Monstruosidad que reina
La barroca ornamentación azul, blanca y roja se desplaza por el traje abrazando al cuerpo de Kiara, cuya espalda balancea tres pares de manos ornamentales de tamaño exorbitante. El primer par de manos sujeta una gran estrella blanca, confirmando el abanderamiento del cuerpo de Kiara. Por los dedos de los otros dos pares de manos se deslizan cintas de telas, cual Poseidón surgiendo de aguas apantanadas. El atuendo azul marino se ajusta hasta las muñecas de Kiara, cuyo propio par de manos sujeta una esfera blanca e iluminada, simulando orbes de videntes. Finalmente, el traje desemboca en una nube de telas azules y blancas que complementadas con luces de tecnología LED se iluminan en un estentóreo baile. No debe sorprendernos la reacción de les puertorriqueñes ante la pieza; el atuendo abigarrado es un tropiezo visual. Ante la espera de un vestido que suele destacarse por su equilibrada elegancia, la mirada se desconcierta. El pueblo apalabró su impresión.
Si bien la historia de los vestidos típicos en el concurso de Miss Universe ha demostrado que el mismo no solo debe complementar la figura de la modelo, evidenciar las destrezas de nuestros diseñadores, y —hasta cierto punto— educar sobre algún aspecto propio del país, rara vez estos llevan una clara postura política. A pesar de la descripción del diseñador Aponte respecto a cada exhaustivo detalle (las manos aluden a los países que ayudaron a la isla, el orbe representa nuestro mote “La perla del caribe”, la falda es esperpento visual de la tormenta), me parece que el vestido encarna otro simbolismo tan apremiante como el propio trauma del desastre. Ante tanto discurso de resiliencia y “echarpalantismo” con el que se nos bombardea desde la adjudicación de la Junta de Control Fiscal, y ya se nos atosiga incansablemente luego del desastre post-María, el vestido de Aponte es una puesta en escena de la monstruosidad de una rabia puertorriqueña sin apalabrar.
Las semejanzas entre el vestido y los atuendos del carnaval ponceño y loiceño, en específico los vejigantes, no me parece fortuito. Podemos entender a la figura del vejigante, como producto cultural cultivado y desarrollado por nuestros pueblos afro-boricuas, como resistencia carnavalesca ante el imperialismo, el colonialismo y los sistemas de opresión de los que estos se valen (racismo, clasismo, machismo, entre otros). La encarnación demoníaca del vejigante puede que funja como medio catártico. El registro visual del carnaval se contrapone ante el sonoro; la celebración festiva encuentra balance en las caras cornígeras que bailan por las calles. De la misma forma el traje típico encarna horror y hace visible una rabia contenida. El choque visual y el aturdimiento que sienten los espectadores ante la pieza, son en sí una puesta en escena del malestar no apalabrado por la explotación, opresión y continua desvalorización de les nuestres.

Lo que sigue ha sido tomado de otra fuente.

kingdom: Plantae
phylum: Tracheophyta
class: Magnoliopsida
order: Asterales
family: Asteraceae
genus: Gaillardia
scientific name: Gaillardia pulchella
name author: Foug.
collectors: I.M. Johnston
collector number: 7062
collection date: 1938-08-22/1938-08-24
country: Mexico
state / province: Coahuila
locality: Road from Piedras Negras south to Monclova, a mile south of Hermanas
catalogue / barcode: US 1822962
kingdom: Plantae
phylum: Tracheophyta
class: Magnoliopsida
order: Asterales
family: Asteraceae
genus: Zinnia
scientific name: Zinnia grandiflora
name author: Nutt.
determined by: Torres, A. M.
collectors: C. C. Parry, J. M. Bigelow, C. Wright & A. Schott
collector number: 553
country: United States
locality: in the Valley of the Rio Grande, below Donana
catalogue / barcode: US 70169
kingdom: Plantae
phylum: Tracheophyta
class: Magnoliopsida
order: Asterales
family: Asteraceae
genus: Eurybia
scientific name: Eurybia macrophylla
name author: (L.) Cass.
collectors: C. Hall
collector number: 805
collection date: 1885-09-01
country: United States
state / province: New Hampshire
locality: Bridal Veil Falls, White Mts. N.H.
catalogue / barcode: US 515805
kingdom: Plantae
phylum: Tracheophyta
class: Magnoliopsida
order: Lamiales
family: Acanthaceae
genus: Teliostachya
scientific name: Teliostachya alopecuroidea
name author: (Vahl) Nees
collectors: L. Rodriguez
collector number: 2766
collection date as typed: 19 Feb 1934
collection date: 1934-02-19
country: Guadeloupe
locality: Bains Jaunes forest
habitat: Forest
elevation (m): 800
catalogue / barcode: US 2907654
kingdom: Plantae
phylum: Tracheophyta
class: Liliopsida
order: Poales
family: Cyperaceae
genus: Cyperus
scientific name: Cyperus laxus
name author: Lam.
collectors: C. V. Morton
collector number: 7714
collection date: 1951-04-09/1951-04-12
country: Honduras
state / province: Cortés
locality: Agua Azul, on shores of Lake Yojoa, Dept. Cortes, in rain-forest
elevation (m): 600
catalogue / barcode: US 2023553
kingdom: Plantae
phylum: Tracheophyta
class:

La falta de armonía, las prótesis grotescas que se desprenden y el kitsch con el que los rayos de luz adornan la falda irrumpen nuestras narrativas visuales de prosperidad y resiliencia. Esas con las que el discurso mediático hegemónico ha pretendido mermar nuestra angustia, esas narrativas visuales que se nos lleva imponiendo como sanación ante la crisis económica posadjudicación de la Junta y la humanitaria post-María. El espectáculo del traje subvierte las imágenes del jolgorio juvenil en “Estamos bien”, la prosperidad cultural sugerida por el recién estrenado especial del Banco Popular, la celebración de una puertorriqueñidad latinx que subyace a “Hamilton” y a Lin Manuel Miranda, entre muchas otras. Quien mira el traje, también rehúye. Les espectadores boricuas se avergüenzan y se indignan, y ahí es que está la potencia política del traje; entre la renuencia óptica y el bochorno se encuentra la denuncia. Nos enfrentamos ante nuestro propio monstruo isleño. Malestar y angustia.
En el desfile de trajes típicos, durante la pasarela, nuestra reina tropezó. Con una gracia impecable, Kiara permaneció sonriente, lució el vestido agachada, aguardó ayuda para levantarse. El tropezón, que es desafortunado, acentúa mi lectura. El traje no simboliza el evento del desastre. Este, junto a su pasarela fallida, “performan” la realidad grotesca en la que vivimos y pone en el escenario internacional el dolor aún contenido y el peso de cargar con un luto aún no apalabrado.